Il a également déclaré que les coiffeurs étaient exposés à des conditions de sécurité « étonnamment dangereuses », notamment des douleurs chroniques causées par le fait d’être debout toute la journée et l’exposition à des produits chimiques, souvent sans disposer d’équipements de protection individuelle appropriés.

« Les personnes qui travaillent dans des industries dominées par les femmes ne devraient pas être censées travailler uniquement pour leur passion, elles méritent d’être respectées comme les autres métiers », a déclaré M. Walton.

Protéger la santé mentale des travailleurs

Mme Nelligan a déclaré qu’il était également temps que les salons commencent à donner la priorité à la santé mentale des employés.

« Je ne travaille pas le samedi, alors pourquoi devrais-je demander à mon équipe de le faire ? » elle a dit.

Considérer l’équilibre travail-vie personnelle

Le coiffeur Neve Russoniello en a assez après sept ans de travail dans les salons.

Elle a créé une entreprise depuis son domicile, où elle peut définir ses propres horaires.

« Vous ne réalisez pas les dommages que vous faites à votre corps », a-t-elle déclaré.

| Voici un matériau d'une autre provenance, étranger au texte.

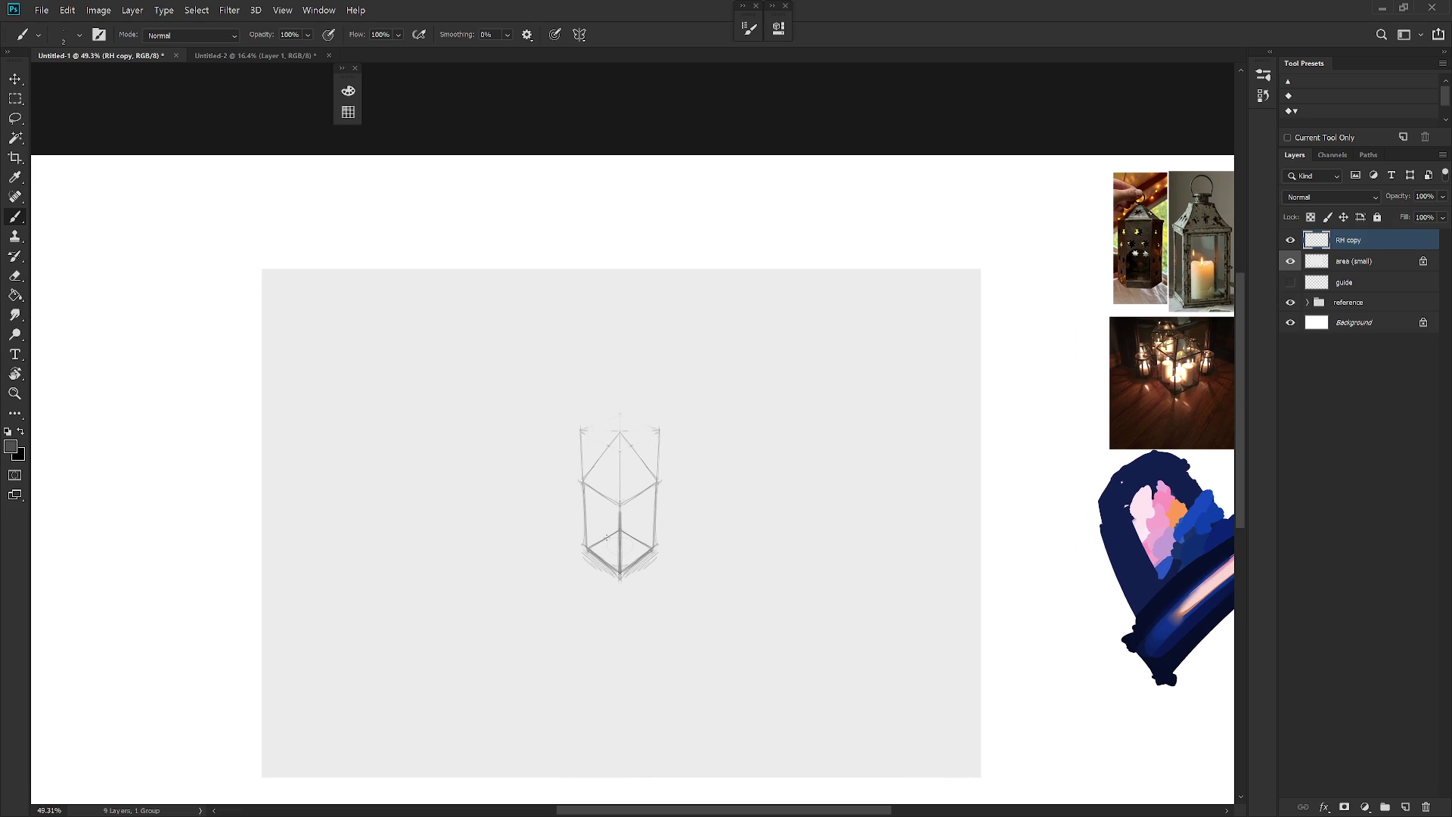
left_click_drag(606, 531, 607, 501)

« Maintenant, je fais deux jours de 12 heures par semaine et je prends le lendemain pour récupérer. »

Mme Russoniello a déclaré qu’elle répondait également à une demande croissante de rendez-vous en dehors des heures normales de travail.

« Parfois, je commence à 7 heures du matin et je fais passer les gens avant qu’ils ne commencent à travailler », a-t-elle déclaré.

« Les gens sont beaucoup plus flexibles… et je trouve que beaucoup de mes clients ont un jour de congé en semaine [because] ce sont des mamans ou elles travaillent à temps partiel. »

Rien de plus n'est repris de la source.